Se pregunta uno de los personajes de Delphine de Vigan: «Es tan importante para mí. Importar, deber. ¿Es así como se mide la gratitud? ¿Fui suficientemente agradecida? ¿Le mostré mi agradecimiento como se merecía? ¿Estuve a su lado cuando me necesitó?».

Solo me ocurrió una vez en mi condición de docente. Una alumna cuyo suspenso en mi asignatura fue responsable de su repetición de curso pasados los años se me presenta en mi despacho espontáneamente. Me comunica que quiere disculparse por el resentimiento que ha tenido durante todo ese tiempo hacia mí y me agradece de corazón que haya contribuido a su madurez como estudiante y como persona.
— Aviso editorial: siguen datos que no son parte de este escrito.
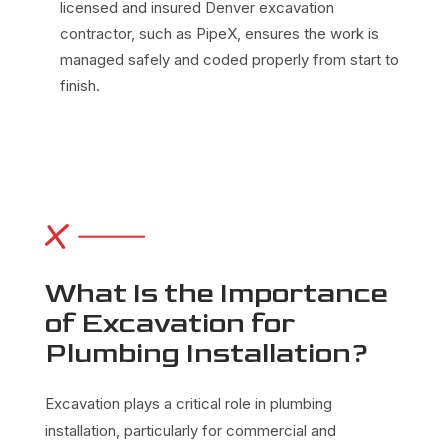
licensed and insured Denver excavation
contractor, such as PipeX, ensures the work is
managed safely and coded properly from start to
finish.
What Is the Importance
of Excavation for
Plumbing Installation?
Excavation plays a critical role in
plumbing
installation, particularly for commercial and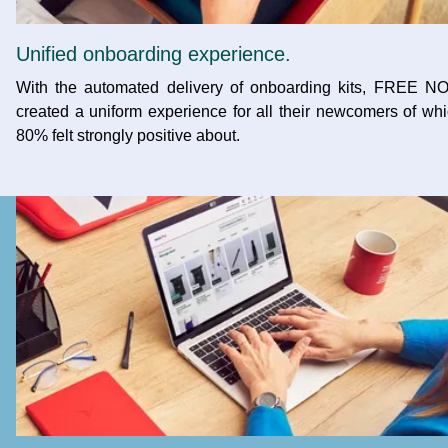
Unified onboarding experience.
With the automated delivery of onboarding kits, FREE N
created a uniform experience for all their newcomers of wh
80% felt strongly positive about.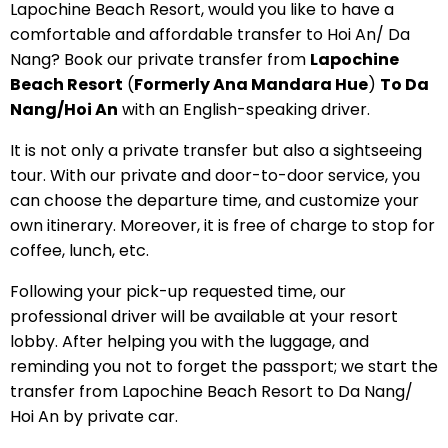
Lapochine Beach Resort, would you like to have a
comfortable and affordable transfer to Hoi An/ Da
Nang? Book our private transfer from
Lapochine
Beach Resort
(
Formerly Ana Mandara Hue
)
To Da
Nang/Hoi An
with an English-speaking driver.
It is not only a private transfer but also a sightseeing
tour. With our private and door-to-door service, you
can choose the departure time, and customize your
own itinerary. Moreover, it is free of charge to stop for
coffee, lunch, etc.
Following your pick-up requested time, our
professional driver will be available at your resort
lobby. After helping you with the luggage, and
reminding you not to forget the passport; we start the
transfer from Lapochine Beach Resort to Da Nang/
Hoi An by private car.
Hoy es docente como yo y, además, funcionaria en la enseñanza pública. Yo no le pedí nada, como se pueden suponer, y actué bajo los principios de lo que me pareció correcto cuando la suspendí. Acepté que el sino de la adolescencia que está a nuestro cargo pasa por esas reacciones primitivas. Pero la fuerza de la gratitud de aquella alumna traspasó como un escalofrío que estremece toda mi coraza de obligaciones y servicios. Y aquí está, con el paso del tiempo, inscrita en los anales de mi modesta memoria. Y, en ella, en mi alumna, consagrada como un peldaño honrado en la escalada de su humanidad.

Por cierto, si alguno o alguna tiene a bien leer este escrito, gracias de antemano por tan inmerecida gentileza.